### Passage shown
################

These are the key concepts you need to understand to accurately answer the question.

Complementary Events
In probability theory, complementary events refer to pairs of dichotomous outcomes where the occurrence of one event implies the non-occurrence of the other and vice versa. For example, if you flip a coin, the result could either be heads or tails; these are complementary events. If one happens, the other can't.

When dealing with complementary events, it might be easier to calculate the probability of an event by using its complement. Because the sum of probabilities for all possible outcomes equals 1, the probability of an event happening is 1 minus the probability of it not happening.

In the given problem, we calculated the probability of the complementary event, which is when outcomes 1 and 2 do not occur at least once. This involves calculating each of the individual probabilities of not having 1 or not having 2, and subtracting the overlap (probability of neither 1 nor 2).

This approach simplifies calculations and avoids the direct computation of increasingly complex scenarios, especially when independent trials are involved.
Independent Trials
Independent trials represent situations where the outcome of one trial doesn't affect the outcome of another. Each trial is like hitting reset; no matter what happened before, the odds remain the same for each new attempt.

In this problem, the assumption is that each trial, which can result in outcome 0, 1, or 2, is independent. This independence allows us to multiply probabilities when calculating the likelihood of events over multiple trials.
  • To find the probability of a specific sequence of outcomes, multiply their individual probabilities.

################

### Dataset rows
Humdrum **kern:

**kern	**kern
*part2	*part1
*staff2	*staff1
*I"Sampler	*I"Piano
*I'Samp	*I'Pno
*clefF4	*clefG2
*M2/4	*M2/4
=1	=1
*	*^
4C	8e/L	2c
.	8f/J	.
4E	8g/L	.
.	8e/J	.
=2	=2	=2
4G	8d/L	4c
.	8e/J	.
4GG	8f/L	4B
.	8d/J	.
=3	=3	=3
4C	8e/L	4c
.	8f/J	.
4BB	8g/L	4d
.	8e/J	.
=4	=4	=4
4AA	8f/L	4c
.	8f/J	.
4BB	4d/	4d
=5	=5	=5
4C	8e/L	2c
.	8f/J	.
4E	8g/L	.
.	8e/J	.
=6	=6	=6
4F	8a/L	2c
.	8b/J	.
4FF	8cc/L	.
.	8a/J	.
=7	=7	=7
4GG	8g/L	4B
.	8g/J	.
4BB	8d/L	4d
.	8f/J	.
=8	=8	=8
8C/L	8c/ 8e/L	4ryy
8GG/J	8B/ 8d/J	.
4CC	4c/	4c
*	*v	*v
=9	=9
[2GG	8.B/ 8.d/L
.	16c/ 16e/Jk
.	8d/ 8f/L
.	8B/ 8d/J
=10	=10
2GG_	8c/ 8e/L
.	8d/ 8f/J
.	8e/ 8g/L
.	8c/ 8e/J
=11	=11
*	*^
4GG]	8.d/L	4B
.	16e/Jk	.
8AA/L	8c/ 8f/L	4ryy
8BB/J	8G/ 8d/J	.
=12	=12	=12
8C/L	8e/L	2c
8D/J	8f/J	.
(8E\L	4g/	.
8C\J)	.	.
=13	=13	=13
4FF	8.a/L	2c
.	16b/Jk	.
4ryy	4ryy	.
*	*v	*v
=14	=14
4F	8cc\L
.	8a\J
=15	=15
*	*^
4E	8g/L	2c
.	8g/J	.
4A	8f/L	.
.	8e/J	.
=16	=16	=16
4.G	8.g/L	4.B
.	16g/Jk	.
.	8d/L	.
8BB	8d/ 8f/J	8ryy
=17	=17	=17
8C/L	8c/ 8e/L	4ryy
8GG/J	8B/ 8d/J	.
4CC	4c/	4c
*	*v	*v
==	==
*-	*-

################

### To be done
Reproduce the passage on complementary events and independent trials in full, word for word.

### Task result
These are the key concepts you need to understand to accurately answer the question.

Complementary Events
In probability theory, complementary events refer to pairs of dichotomous outcomes where the occurrence of one event implies the non-occurrence of the other and vice versa. For example, if you flip a coin, the result could either be heads or tails; these are complementary events. If one happens, the other can't.

When dealing with complementary events, it might be easier to calculate the probability of an event by using its complement. Because the sum of probabilities for all possible outcomes equals 1, the probability of an event happening is 1 minus the probability of it not happening.

In the given problem, we calculated the probability of the complementary event, which is when outcomes 1 and 2 do not occur at least once. This involves calculating each of the individual probabilities of not having 1 or not having 2, and subtracting the overlap (probability of neither 1 nor 2).

This approach simplifies calculations and avoids the direct computation of increasingly complex scenarios, especially when independent trials are involved.
Independent Trials
Independent trials represent situations where the outcome of one trial doesn't affect the outcome of another. Each trial is like hitting reset; no matter what happened before, the odds remain the same for each new attempt.

In this problem, the assumption is that each trial, which can result in outcome 0, 1, or 2, is independent. This independence allows us to multiply probabilities when calculating the likelihood of events over multiple trials.
  • To find the probability of a specific sequence of outcomes, multiply their individual probabilities.